A: So that year, 2015, we had a really good team that made the final four of the junior college national championship … off of that success, (Jacobs) had an offer to move on to Trine. They just promoted from within.
Q: Your one year as the head coach at Ancilla — how do you think that’s going to help you with this job?
A: It was a good stepping-stone being in junior college because you have to replenish your squad basically every year. You only have two years with most of the players, so you have to build every year. I think that experience of building a team a couple of times really helped.
Q: What is maybe the one biggest thing you learned from that year?
A: We came in to preseason camp and I kind of made sure to facilitate the bonding and team culture right away. That team really grew to love each other. In my position now, there’s guys returning who don’t really know who I am. I haven’t met all of them. So, day one, just to get that team solidified and the team culture and bond straight away.
Q: In your three years as an assistant and one as a head coach, you’ve been on some pretty successful staffs. What is the key to that success?
A: I think it’s a combination of three things. First is the system that we play. We found it to be pretty successful, how we play on the field — the shape, the tactical components. That has been really successful. Secondly, the personality type. Just making connections with the students, having them buy-in, creating a culture. That has been really good. And then also recruiting. (Jacobs) has been a really good recruiter. I’ve tried to emulate his footsteps and bring in some world-class talent to where you’d think, ‘Why is he at Trine? Why is he at Ancilla?’
Q: You’ve only been here for two weeks (Newberg’s official first day was June 3). What have these first two weeks been like?
A: I’ve met all of the guys that have stayed here for the summer. I’ve talked to all of the guys on the team, trying to build that rapport and relationship. We lost some starters (from last year’s team), so my first job was to bring in three, four, five players that could come in right away and help fill those holes. That was focus number one, and also the little administrative stuff that was kind of left alone for the new coach to come in and run with.
Q: So, you’ve been recruiting since day one?
A: Oh yeah.
Q: This program has had some really successful seasons in the past. What is it going to take to achieve that similar success or even new success?

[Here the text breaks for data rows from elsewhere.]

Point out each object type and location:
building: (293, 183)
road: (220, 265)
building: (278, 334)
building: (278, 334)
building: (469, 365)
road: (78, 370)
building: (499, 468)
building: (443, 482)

A: It’s kind of a cliché answer, but having the players. If you recruit really well — not to say the former coach didn’t recruit well, he did — but having those players and having them buy in to the system right away. Keeping that culture alive. I think John Wooden said ‘At one point, you have to turn the team over to the team.’ I think that’s what I’m going to try to do. Hopefully there’s a point in the season where it kind of runs itself, and players know, ‘OK, this is what we have to do, this is how we have to prepare, this is how we have to play in the match.’ There’s like four stages of your season development, and that’s the ultimate one.
Q: How excited are you?
A: I’m really excited. I’m excited to get going. We start August 2, and it can’t come soon enough. Some days, I need two more months. But some days, I want it to be tomorrow. I’m really pumped. We have a good group of players returning. I think we’re going to do well.